Magic
This reflection is from a series of mini-homilies delivered at All Souls Interfaith Gathering as part of their Sunday morning meditations.
This time of year my mind turns to the idea of magic, and lately I’ve been contemplating the way in which we define and relate to Magic. It’s different than our indigenous ancestors did, certainly. We tend to equate magic as something supernatural, or alternately, fake. We even call magicians illusionists. Connecting with the magic and mysteries of the supernatural for us today therefore requires faith; belief. But for our ancestors the pantheon of the gods, and their magic, was not the supernatural, but nature itself-: for them, the magic and mysteries of God and Nature were one and the same. The Natural was innately Super!
This is from David Abrams Spell of the Sensuous:
It is likely that the inner world of our western psychological experience, like the supernatural heaven of Christian belief, originates in our loss of our ancestral reciprocity with the animate earth…when the animate powers that surround us are suddenly construed as having less significance than ourselves; when the generative earth is abruptly defined as a determinate object devoid of its own sensations and feelings, then the sense of a wild and multiplicitous otherness in relation to which human existence has always oriented itself, must migrate either into a supersensory heaven beyond the natural world, or else into the human skull itself, the only allowable refuge in this world for what is ineffable and unfathomable.

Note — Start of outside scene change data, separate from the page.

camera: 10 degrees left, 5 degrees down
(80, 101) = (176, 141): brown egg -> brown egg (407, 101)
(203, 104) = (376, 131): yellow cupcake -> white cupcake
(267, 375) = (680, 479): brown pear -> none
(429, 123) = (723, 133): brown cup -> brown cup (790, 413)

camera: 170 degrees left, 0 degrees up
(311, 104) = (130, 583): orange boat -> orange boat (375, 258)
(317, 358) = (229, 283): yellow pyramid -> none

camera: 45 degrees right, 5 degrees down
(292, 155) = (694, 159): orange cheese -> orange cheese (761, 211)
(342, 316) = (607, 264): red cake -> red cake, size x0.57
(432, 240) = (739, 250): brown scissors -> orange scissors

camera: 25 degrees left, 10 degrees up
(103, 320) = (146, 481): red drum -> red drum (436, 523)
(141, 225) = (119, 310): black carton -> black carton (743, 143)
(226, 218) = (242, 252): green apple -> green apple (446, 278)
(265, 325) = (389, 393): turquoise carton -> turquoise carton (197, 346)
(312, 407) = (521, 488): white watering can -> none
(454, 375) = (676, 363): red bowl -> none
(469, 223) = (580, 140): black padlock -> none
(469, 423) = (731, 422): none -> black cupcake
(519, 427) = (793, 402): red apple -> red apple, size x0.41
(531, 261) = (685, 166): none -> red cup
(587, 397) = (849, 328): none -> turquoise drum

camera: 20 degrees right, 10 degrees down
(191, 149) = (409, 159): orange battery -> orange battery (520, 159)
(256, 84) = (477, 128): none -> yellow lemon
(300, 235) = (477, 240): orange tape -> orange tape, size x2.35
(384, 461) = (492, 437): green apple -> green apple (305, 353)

But in genuinely oral indigenous cultures, the sensuous world itself remains the dwelling place of the gods, the numinous powers that can either sustain or extinguish human life. It is not by sending his awareness out beyond the natural world that the shaman makes contact with the purveyors of life and health, nor by journeying into his personal psyche; rather it is by propelling his awareness laterally, outward, into the depths of a landscape that is at once sensuous and psychological; the living dream that we share with the soaring hawk, the spider and the stone silently sprouting lichens on its porous surface.
What fairy tale or slight of hand can match the magic of the tiny danaus plexipus, the Monarch butterfly, which migrates from the northeast all the way to Mexico, then reproduces and the offspring, having never made the trip, follow the exact same path back, even resting on the same tree branches as its parents?. Or the frog in the arctic that dies- yes, dies- not hibernates, but freezes solid, no heartbeat at all- then, in the spring….wakes up! Comes back to life. That. Is. Magic. The magic of a sunset. The magic of getting feeling back in your fingers after they get really really cold. The unlikely magic of inonotus obliquus, the Chaga mushroom, which looks like a chunk of burned charcoal wedged in a birch tree, but is in reality one of the most powerful medicines known to humans; the wisdom of that birch tree’s symbiotic relationship with the mycelium which connects the entire forest in a web of life and collaboration. And on, and on. I haven’t even touched on the magic of the very bodies we perceive this magic through. I would need a lot more time.
The point is that Magic, real magic is everywhere- it is woven into the infinite unlikelihood of each of our existences and the existence of the very earth which sustains us.
There is no “faith” in this cosmology, any more than one has faith in the avatars of this mysticism themselves- the butterfly, the frog, the mushroom. They are undeniably real. Embracing and integrating the sacred and the natural world does not diminish our sense of Awe and Wonder, but instead tends to amplify it. As we open our eyes to the mystery and wonder of the more than human world, we are brought to a threshold, a doorway with a name, and that name is, MAGIC.
My holiday wish for you is that you experience the magic that is around you and that you are an avatar of: a living, breathing miracle.